§ **Exercise requirements**: Please show each line in the data that contains the string "News", matching case exactly.

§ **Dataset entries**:
►

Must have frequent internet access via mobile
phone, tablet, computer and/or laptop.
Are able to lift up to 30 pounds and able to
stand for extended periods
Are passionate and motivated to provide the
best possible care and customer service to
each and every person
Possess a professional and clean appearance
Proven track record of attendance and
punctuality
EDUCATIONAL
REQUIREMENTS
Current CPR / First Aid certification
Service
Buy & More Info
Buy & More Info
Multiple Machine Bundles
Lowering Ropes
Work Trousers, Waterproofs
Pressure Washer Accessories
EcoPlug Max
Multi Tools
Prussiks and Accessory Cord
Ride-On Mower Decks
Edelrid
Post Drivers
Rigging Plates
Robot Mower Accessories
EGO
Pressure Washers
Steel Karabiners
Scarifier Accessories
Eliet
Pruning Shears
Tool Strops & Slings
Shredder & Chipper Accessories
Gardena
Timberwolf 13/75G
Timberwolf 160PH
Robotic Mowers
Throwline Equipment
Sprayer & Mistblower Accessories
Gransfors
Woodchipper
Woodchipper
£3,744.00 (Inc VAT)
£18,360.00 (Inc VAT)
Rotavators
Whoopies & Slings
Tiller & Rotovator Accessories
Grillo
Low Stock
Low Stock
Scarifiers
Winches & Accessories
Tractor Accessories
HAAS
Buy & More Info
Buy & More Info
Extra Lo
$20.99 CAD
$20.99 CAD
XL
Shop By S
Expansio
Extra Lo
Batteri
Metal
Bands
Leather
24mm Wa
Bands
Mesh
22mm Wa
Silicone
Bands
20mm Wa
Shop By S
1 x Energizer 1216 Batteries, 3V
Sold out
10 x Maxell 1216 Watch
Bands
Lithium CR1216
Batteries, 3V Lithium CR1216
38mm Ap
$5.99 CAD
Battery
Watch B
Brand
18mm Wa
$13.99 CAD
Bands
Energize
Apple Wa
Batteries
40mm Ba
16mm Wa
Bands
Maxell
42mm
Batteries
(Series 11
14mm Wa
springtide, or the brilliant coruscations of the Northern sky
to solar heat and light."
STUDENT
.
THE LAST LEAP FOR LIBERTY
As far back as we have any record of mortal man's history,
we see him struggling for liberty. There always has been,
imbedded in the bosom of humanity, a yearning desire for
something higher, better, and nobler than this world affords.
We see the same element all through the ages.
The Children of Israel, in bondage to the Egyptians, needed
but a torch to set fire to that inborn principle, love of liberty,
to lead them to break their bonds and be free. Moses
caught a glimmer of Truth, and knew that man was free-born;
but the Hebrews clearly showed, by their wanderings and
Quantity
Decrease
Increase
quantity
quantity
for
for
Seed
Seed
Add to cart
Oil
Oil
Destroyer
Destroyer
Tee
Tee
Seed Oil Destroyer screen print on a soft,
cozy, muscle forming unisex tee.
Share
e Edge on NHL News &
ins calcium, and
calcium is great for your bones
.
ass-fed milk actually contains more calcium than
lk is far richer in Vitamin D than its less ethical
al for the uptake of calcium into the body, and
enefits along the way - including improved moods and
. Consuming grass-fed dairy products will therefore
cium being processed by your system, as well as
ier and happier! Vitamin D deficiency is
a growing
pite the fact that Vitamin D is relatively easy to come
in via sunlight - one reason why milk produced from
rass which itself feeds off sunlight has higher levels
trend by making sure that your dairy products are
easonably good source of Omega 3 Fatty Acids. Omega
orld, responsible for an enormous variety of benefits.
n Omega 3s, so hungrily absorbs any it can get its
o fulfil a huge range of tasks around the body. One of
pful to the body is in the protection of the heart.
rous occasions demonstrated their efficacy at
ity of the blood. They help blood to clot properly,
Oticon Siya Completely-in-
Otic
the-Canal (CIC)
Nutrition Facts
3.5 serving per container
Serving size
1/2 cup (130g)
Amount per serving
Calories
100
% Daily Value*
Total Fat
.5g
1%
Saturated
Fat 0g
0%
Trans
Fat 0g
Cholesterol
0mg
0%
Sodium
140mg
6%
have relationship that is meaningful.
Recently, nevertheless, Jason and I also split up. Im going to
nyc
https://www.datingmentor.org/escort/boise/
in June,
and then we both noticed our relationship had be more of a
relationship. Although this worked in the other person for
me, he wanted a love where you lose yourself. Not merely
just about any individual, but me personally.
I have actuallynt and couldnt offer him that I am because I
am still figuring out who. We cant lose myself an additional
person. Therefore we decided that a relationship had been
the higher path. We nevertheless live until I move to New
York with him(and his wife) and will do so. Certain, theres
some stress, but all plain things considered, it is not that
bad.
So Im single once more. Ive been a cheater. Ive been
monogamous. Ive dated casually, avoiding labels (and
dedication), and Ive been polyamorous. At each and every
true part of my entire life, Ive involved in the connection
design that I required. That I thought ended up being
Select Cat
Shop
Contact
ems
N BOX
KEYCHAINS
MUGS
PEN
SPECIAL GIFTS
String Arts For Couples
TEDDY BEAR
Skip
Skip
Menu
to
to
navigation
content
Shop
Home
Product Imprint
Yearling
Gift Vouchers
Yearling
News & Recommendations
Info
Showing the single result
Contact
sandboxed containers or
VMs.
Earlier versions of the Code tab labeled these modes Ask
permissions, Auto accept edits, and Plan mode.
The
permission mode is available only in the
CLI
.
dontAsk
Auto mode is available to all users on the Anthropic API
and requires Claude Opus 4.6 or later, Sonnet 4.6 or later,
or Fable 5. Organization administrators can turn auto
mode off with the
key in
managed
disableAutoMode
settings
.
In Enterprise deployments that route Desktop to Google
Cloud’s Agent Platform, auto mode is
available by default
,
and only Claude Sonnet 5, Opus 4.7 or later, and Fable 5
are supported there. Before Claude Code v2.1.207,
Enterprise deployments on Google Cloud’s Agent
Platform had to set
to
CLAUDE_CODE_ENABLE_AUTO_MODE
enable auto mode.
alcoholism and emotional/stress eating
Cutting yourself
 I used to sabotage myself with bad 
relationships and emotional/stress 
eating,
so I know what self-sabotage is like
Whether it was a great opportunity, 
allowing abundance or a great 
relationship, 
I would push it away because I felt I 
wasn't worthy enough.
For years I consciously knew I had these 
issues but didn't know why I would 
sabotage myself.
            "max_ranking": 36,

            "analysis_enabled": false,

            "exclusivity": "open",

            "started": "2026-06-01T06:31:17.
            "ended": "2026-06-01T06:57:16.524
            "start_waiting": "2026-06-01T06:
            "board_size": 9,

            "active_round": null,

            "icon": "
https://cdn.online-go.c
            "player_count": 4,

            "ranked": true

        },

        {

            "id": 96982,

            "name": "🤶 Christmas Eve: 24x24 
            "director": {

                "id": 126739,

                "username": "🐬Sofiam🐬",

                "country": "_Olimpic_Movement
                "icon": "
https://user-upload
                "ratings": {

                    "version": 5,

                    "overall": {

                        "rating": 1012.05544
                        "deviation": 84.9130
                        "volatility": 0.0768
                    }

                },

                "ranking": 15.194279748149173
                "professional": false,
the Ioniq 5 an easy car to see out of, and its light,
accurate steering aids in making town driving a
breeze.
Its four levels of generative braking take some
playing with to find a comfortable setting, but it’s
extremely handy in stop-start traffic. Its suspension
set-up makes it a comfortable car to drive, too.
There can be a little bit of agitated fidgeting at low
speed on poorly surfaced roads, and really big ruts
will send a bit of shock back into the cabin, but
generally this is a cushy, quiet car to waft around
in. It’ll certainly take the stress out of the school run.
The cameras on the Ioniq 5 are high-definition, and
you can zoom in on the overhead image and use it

◄

§ **Answer box**:
e Edge on NHL News &
News & Recommendations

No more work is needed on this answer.